Nonostante i timidi segnali di ripresa che stanno caratterizzando gli ultimi mesi, rimane ancora troppo elevato il divario in termini di competitività delle nostre aziende rispetto a quelle degli altri Paesi dell’Unione Europea. Questo in sintesi il dato che emerge dalla fotografia dell’ISTAT sullo stato delle nostre Piccole Medie Imprese, che ci assegna un triste primato: l’Italia è fanalino di coda dell’UE per competitività di costo delle imprese.
Dati che destano preoccupazione e che permettono di capire su quali assi strategici sia necessario lavorare quanto prima per favorire sviluppo e innovazione nelle nostre piccole aziende, sia con interventi legislativi, sia con finanziamenti alle aziende.
La competitività di costo delle imprese
La competitività di costo delle imprese è un indicatore di valutazione della bontà delle aziende e della loro efficienza che rapporta il valore aggiunto per addetto e il costo di lavoro unitario.
In dieci anni tra il 2000 e il 2010 ha perso circa 10 punti percentuali, passando da 135.8 a 126.1. Al contrario, la Romania (prima in classifica) è passata nello stesso periodo dal 163.4 al 211.7. I due estremi si scontrano con una media europea che nel decennio è calata di circa 1 punto.
Occupazione
Anche la situazione occupazionale del nostro Paese sta segnando dei record negativi. Solo 61 persone su 100 di età compresa tra i 25 e i 64 anni hanno un’attività professionale. Peggiore il dato disaggregato: per le donne solo il 50.5% risulta occupato.
Dati ancora più allarmanti se si valuta la disoccupazione di lungo periodo. L’italia è il paese che ha in media il periodo di disoccupazione più elevato, dove ben il 52,5% dei disoccupati è senza lavoro da un periodo superiore a 12 mesi.
Digital divide
Il nostro Paese è sempre distante rispetto agli altri Paesi europei nel tasso di penetrazione di internet rispetto alla popolazione totale. Solo il 54.8% dei cittadini di età superiore ai 6 anni utilizza internet, contro una media continentale che supera il 70%.

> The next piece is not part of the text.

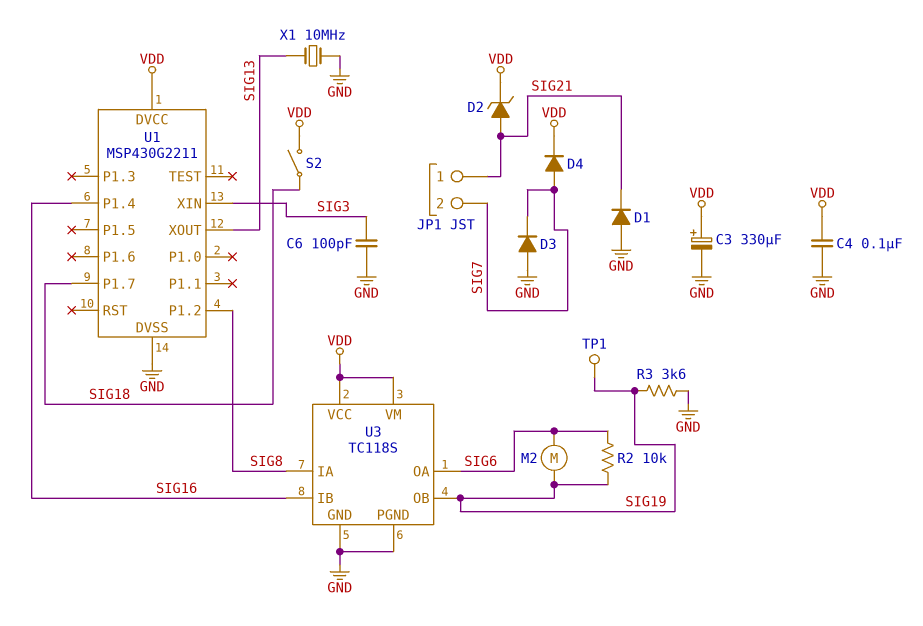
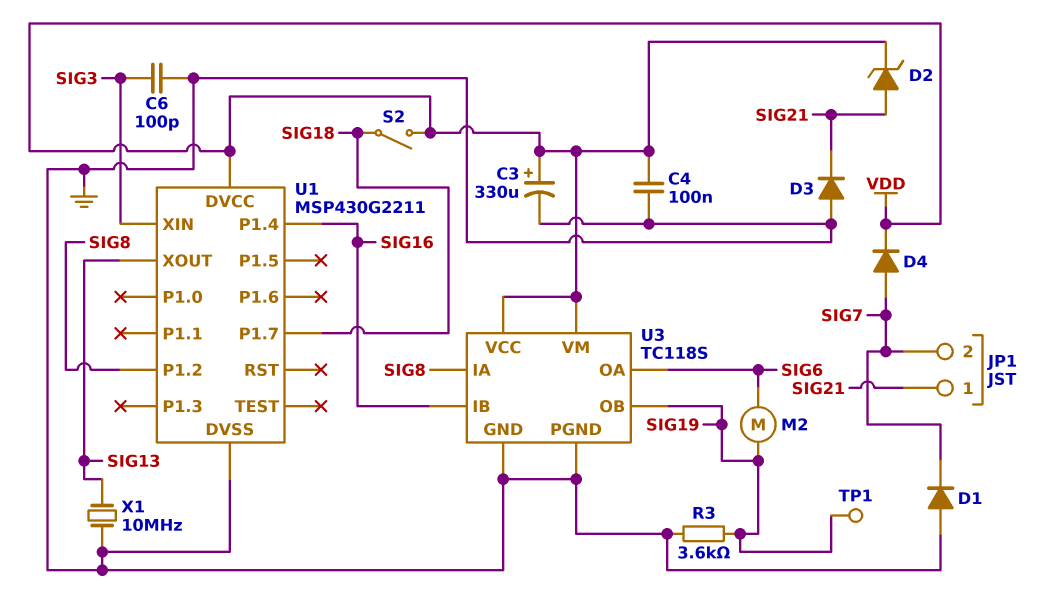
D1: diode (A GND, K SIG21) -> diode (A GND, K SIG7)
D3: diode (A GND, K SIG7) -> diode (A GND, K SIG21)
R2: 10k (SIG6, SIG19) -> none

Peggiori sono i dati relativi all’utilizzo della banda larga, dove la nostra posizione ci paragona a Paesi come Spagna, Grecia e Portogallo, che in passato hanno dovuto sopportare in maniera pesante gli effetti della crisi.
Pressione fiscale
A differenza delle altre voci, quello della pressione fiscale è un dato che fino al 2005 non segnava scostamenti evidenti rispetto al dato europeo. Nella decade 2000 – 2010 invece il valore complessivo dell’imposizione fiscale in italia è cresciuto di quasi tre punti contro una media europea che si è attestata ben 3.6 punti percentuali al di sotto, limitando fortemente la liquidità delle aziende nazionali e la possibilità di innovazione delle stesse.